Cosmos 3 Nano is an 8-billion-parameter model (8B reasoner + 8B generator) scaled for efficient inference on workstation-class hardware, specifically NVIDIA's RTX PRO 6000 GPU. This makes the model accessible to developers who do not have access to data center infrastructure.

Cosmos 3 Super is a 32-billion-parameter model designed for large-scale synthetic data generation and research, and runs on NVIDIA's Hopper and Blackwell GPUs.

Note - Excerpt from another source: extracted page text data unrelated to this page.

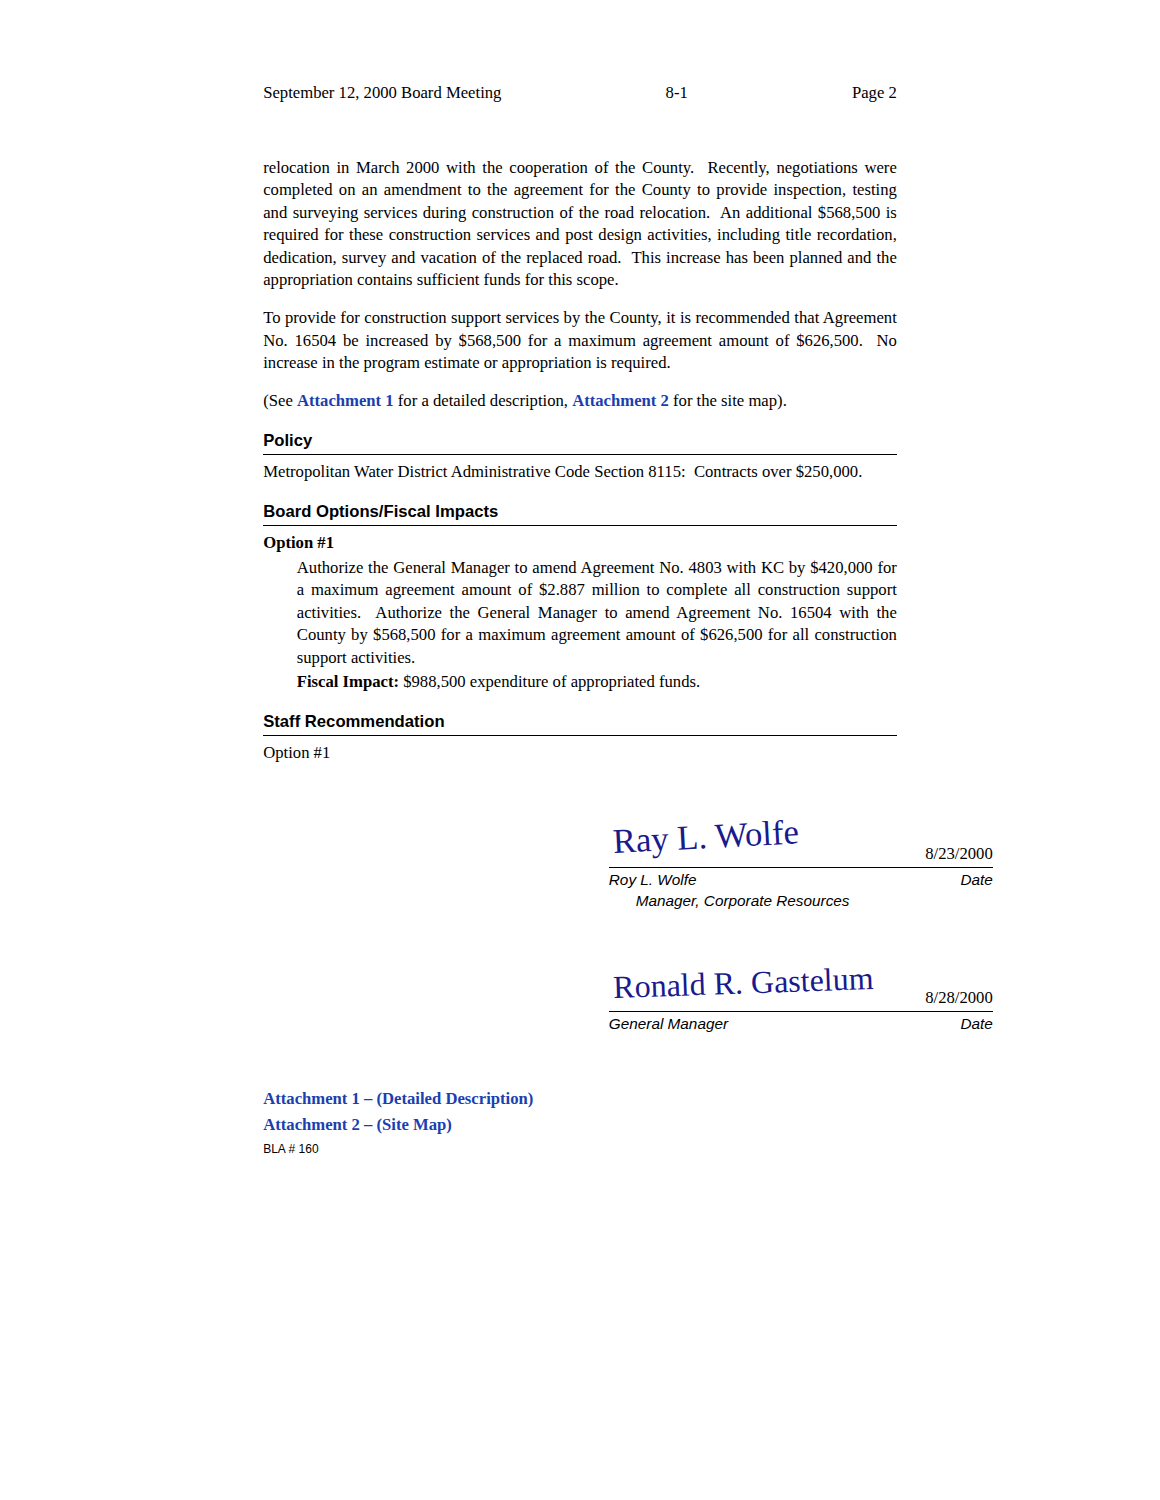September 12, 2000 Board Meeting
8-1
Page 2
relocation in March 2000 with the cooperation of the County. Recently, negotiations were completed on an amendment to the agreement for the County to provide inspection, testing and surveying services during construction of the road relocation. An additional $568,500 is required for these construction services and post design activities, including title recordation, dedication, survey and vacation of the replaced road. This increase has been planned and the appropriation contains sufficient funds for this scope.
To provide for construction support services by the County, it is recommended that Agreement No. 16504 be increased by $568,500 for a maximum agreement amount of $626,500. No increase in the program estimate or appropriation is required.
(See Attachment 1 for a detailed description, Attachment 2 for the site map).
Policy
Metropolitan Water District Administrative Code Section 8115: Contracts over $250,000.
Board Options/Fiscal Impacts
Option #1
Authorize the General Manager to amend Agreement No. 4803 with KC by $420,000 for a maximum agreement amount of $2.887 million to complete all construction support activities. Authorize the General Manager to amend Agreement No. 16504 with the County by $568,500 for a maximum agreement amount of $626,500 for all construction support activities.
Fiscal Impact: $988,500 expenditure of appropriated funds.
Staff Recommendation
Option #1
Ray L. Wolfe 8/23/2000
Roy L. Wolfe Date
Manager, Corporate Resources
Ronald R. Gastelum 8/28/2000
General Manager Date
Attachment 1 – (Detailed Description)
Attachment 2 – (Site Map)
BLA # 160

A third variant, currently referred to as Cosmos 3 Edge, has been announced for real-time inference directly on edge devices, but has not yet been released.

8B
Cosmos 3 Nano (parameters)
32B
Cosmos 3 Super (parameters)

From Months to Days — According to NVIDIA Itself

The company's own claims are ambitious: training and evaluation cycles for physical AI could, according to NVIDIA, be reduced from months to days using Cosmos 3. It is worth noting that these are NVIDIA's own figures, and independent verification of these savings was not available at the time of publication.

Among the stated use cases are synthetic data generation for warehouse safety scenarios, robot training for tasks such as folding laundry and pick-and-place operations, and the generation of rare driving scenarios for autonomous vehicles — the so-called "long-tail" situations for which real-world data is difficult to collect.

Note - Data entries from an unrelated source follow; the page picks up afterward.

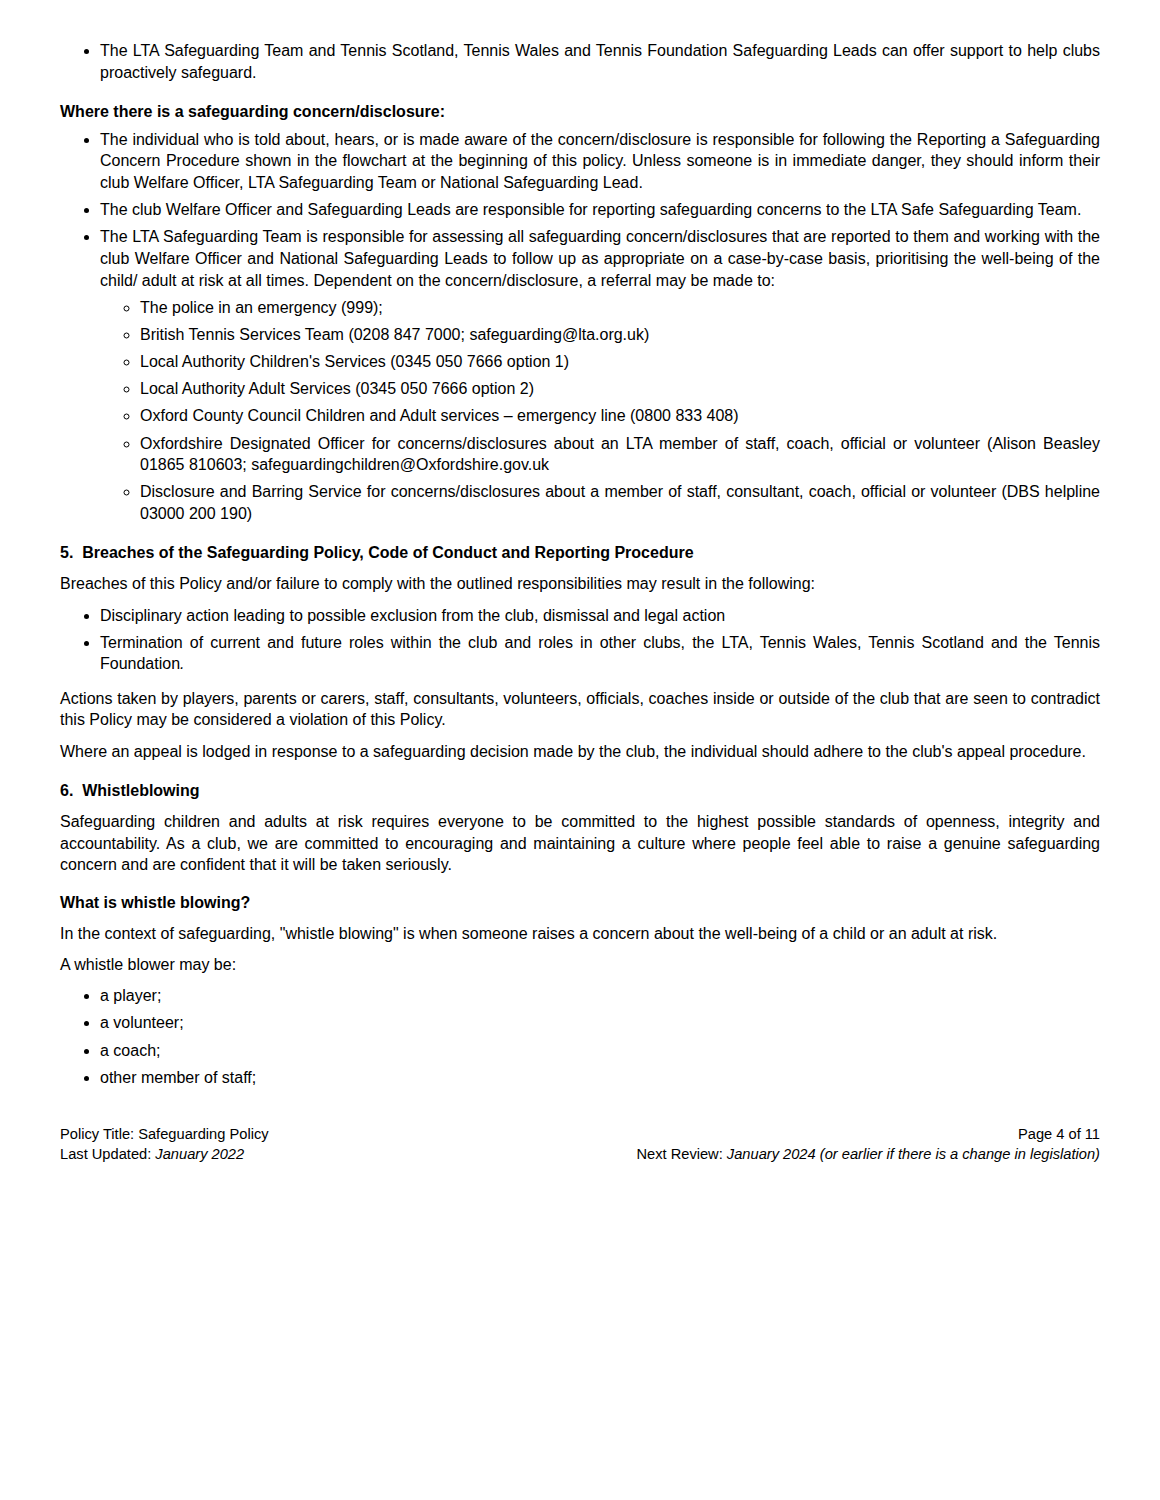The LTA Safeguarding Team and Tennis Scotland, Tennis Wales and Tennis Foundation Safeguarding Leads can offer support to help clubs proactively safeguard.
Where there is a safeguarding concern/disclosure:
The individual who is told about, hears, or is made aware of the concern/disclosure is responsible for following the Reporting a Safeguarding Concern Procedure shown in the flowchart at the beginning of this policy. Unless someone is in immediate danger, they should inform their club Welfare Officer, LTA Safeguarding Team or National Safeguarding Lead.
The club Welfare Officer and Safeguarding Leads are responsible for reporting safeguarding concerns to the LTA Safe Safeguarding Team.
The LTA Safeguarding Team is responsible for assessing all safeguarding concern/disclosures that are reported to them and working with the club Welfare Officer and National Safeguarding Leads to follow up as appropriate on a case-by-case basis, prioritising the well-being of the child/ adult at risk at all times. Dependent on the concern/disclosure, a referral may be made to:
The police in an emergency (999);
British Tennis Services Team (0208 847 7000; safeguarding@lta.org.uk)
Local Authority Children's Services (0345 050 7666 option 1)
Local Authority Adult Services (0345 050 7666 option 2)
Oxford County Council Children and Adult services – emergency line (0800 833 408)
Oxfordshire Designated Officer for concerns/disclosures about an LTA member of staff, coach, official or volunteer (Alison Beasley 01865 810603; safeguardingchildren@Oxfordshire.gov.uk
Disclosure and Barring Service for concerns/disclosures about a member of staff, consultant, coach, official or volunteer (DBS helpline 03000 200 190)
5. Breaches of the Safeguarding Policy, Code of Conduct and Reporting Procedure
Breaches of this Policy and/or failure to comply with the outlined responsibilities may result in the following:
Disciplinary action leading to possible exclusion from the club, dismissal and legal action
Termination of current and future roles within the club and roles in other clubs, the LTA, Tennis Wales, Tennis Scotland and the Tennis Foundation.
Actions taken by players, parents or carers, staff, consultants, volunteers, officials, coaches inside or outside of the club that are seen to contradict this Policy may be considered a violation of this Policy.
Where an appeal is lodged in response to a safeguarding decision made by the club, the individual should adhere to the club's appeal procedure.
6. Whistleblowing
Safeguarding children and adults at risk requires everyone to be committed to the highest possible standards of openness, integrity and accountability. As a club, we are committed to encouraging and maintaining a culture where people feel able to raise a genuine safeguarding concern and are confident that it will be taken seriously.
What is whistle blowing?
In the context of safeguarding, "whistle blowing" is when someone raises a concern about the well-being of a child or an adult at risk.
A whistle blower may be:
a player;
a volunteer;
a coach;
other member of staff;
Policy Title: Safeguarding Policy
Last Updated: January 2022
Page 4 of 11
Next Review: January 2024 (or earlier if there is a change in legislation)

Cosmos 3 can serve as the backbone of what NVIDIA calls World Action Models — systems that allow robots to learn directly from simulated worlds

Open Source and Benchmark-Topping

The model has been made fully available as open source, with both model weights and training scripts on Hugging Face and GitHub. NVIDIA states that Cosmos 3 ranks at the top among open models on a range of industry benchmarks, including Artificial Analysis, Physics-IQ, PAI-Bench, and R-Bench for world generation, as well as RoboLab and RoboArena for action policies, according to the NVIDIA blog.

The Competition: Fragmented, but Established

Cosmos 3 does not compete directly with low-level frameworks such as ROS 2 and MoveIt, but it does challenge the traditional division of labor in physical AI development. ROS 2 remains the industry standard for robot middleware, handling communication and real-time control, while Cosmos 3 operates at a higher level of abstraction — and is intended to be integrated into ROS-based systems rather than replace them. NVIDIA already offers Isaac ROS as a bridge between its models and the ROS ecosystem.

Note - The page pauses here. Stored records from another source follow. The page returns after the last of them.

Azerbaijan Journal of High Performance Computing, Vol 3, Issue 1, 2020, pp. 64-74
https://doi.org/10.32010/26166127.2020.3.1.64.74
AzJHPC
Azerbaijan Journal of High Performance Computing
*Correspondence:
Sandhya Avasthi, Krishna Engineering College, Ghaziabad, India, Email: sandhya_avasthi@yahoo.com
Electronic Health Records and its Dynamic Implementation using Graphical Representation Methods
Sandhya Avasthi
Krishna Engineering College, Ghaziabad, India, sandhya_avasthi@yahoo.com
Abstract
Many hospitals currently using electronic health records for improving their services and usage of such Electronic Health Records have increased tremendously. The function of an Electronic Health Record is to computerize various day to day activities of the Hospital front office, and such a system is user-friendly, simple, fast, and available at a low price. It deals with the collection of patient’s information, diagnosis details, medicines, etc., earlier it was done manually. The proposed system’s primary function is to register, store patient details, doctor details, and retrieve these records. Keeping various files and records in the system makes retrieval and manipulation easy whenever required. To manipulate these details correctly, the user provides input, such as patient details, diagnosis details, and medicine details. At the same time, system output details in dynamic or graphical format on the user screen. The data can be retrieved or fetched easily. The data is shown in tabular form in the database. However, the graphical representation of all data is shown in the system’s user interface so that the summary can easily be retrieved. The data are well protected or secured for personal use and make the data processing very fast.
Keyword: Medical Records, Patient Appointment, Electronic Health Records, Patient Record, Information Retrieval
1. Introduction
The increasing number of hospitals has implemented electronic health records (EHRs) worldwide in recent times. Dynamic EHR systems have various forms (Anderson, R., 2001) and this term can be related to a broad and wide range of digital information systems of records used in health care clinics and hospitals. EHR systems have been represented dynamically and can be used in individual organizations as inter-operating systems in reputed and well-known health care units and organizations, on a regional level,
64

The real challenge Cosmos 3 poses is to the fragmented pattern in which separate models for simulation, reasoning, and action generation must be coordinated manually — something that has until now been the norm in the field.

Cosmos 3 is NVIDIA's clearest signal yet that the company views physical AI — not just language models — as the next major growth area. Whether the technical promises hold up in practice is something research communities and industry partners will soon have the opportunity to put to the test.